Il aura fallu à l’humanité un long détour pour civiliser ces rapports brutaux en développant notamment la conscience de la différence à travers la subjectivité et l’invention de l’altérité. Or la première des différences est bien celle entre homme et femmes.
Une étape important a été franchie au Moyen-âge lorsque les femmes de la Cour ont imposé à leurs compagnons mal équarris, une code de déontologie pour les approcher. Ce fût l’amour courtois que chantèrent troubadours et trouvères. En Occident, il a servi de modèle aux comportements entre sexes. Le « finamor » devenait une valeur reconnue dans l’espace public alors (constitué par la Cour). Cette civilité nouvelle (qui reste toujours en devenir) entre homme et femmes devait déborder le cadre interpersonnel et donner naissance à nos cultures modernes. Car les poètes du moyen age ont été aussi ceux qui ont accompagné l’avènement des futures langues et cultures nationales ainsi que les droits qui devraient leur être consenties. C’est ainsi que l’amour courtois et ses artisans a servi de clé de voûte aux droits fondamentaux qui constituent notre modernité. Et non l’inverse.
Or l’hyperindividualisme qu’attise l’ultraliberalisme a pour objectif avoué, on le sait aussi, de détruire ces droits fondamentaux pour revenir au droit naturel . C’est à dire au droit du plus fort. On sait comment Rousseau et les philosophes des Lumières ont lutté contre les tenants du droit naturel pour le déconstruire et imposer un droit positif dont le contrat social en constitue la base. Et c’est bien ce contrat social qui est menacé aujourd’hui.

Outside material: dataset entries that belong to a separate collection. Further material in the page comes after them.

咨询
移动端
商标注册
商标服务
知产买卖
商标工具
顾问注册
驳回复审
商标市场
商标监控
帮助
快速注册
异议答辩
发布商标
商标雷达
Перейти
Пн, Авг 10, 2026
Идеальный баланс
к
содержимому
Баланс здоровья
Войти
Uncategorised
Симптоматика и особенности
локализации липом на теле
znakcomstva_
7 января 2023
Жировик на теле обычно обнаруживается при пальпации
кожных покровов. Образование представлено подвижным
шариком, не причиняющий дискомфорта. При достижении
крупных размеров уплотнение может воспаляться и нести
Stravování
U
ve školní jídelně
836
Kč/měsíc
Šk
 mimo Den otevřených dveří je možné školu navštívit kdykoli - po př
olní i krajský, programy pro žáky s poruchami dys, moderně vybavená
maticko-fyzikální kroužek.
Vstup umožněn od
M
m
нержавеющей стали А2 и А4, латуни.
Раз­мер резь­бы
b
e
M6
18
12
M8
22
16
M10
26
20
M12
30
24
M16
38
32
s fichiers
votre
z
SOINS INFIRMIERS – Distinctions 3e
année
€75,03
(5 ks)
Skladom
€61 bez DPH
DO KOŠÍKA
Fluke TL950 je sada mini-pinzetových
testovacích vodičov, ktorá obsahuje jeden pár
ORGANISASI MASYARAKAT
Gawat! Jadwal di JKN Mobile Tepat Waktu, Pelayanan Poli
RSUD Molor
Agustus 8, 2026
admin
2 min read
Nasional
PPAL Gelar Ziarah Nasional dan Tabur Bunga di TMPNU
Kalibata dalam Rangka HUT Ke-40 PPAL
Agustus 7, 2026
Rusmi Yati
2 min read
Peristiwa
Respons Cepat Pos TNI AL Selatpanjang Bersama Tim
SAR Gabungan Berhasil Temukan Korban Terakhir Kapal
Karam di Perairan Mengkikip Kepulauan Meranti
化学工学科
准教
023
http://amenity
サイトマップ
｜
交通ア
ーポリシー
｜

En ce sens l’affaire Weinstein est un marqueur politique. il nous signale deux faits qui sont liés; l’état pitoyable de la sociabilité entre sexes lequel reconduit l’état pitoyable de nos rapports sociaux, l’un renvoyant à l’autre. Le défi qui nous devons relever consiste donc à reconstruire cette sociabilité en réinventant ou en redécouvrant cet amour courtois, base contrat social d’un nouvel état : l’état-culture. A bon entendeur, salut !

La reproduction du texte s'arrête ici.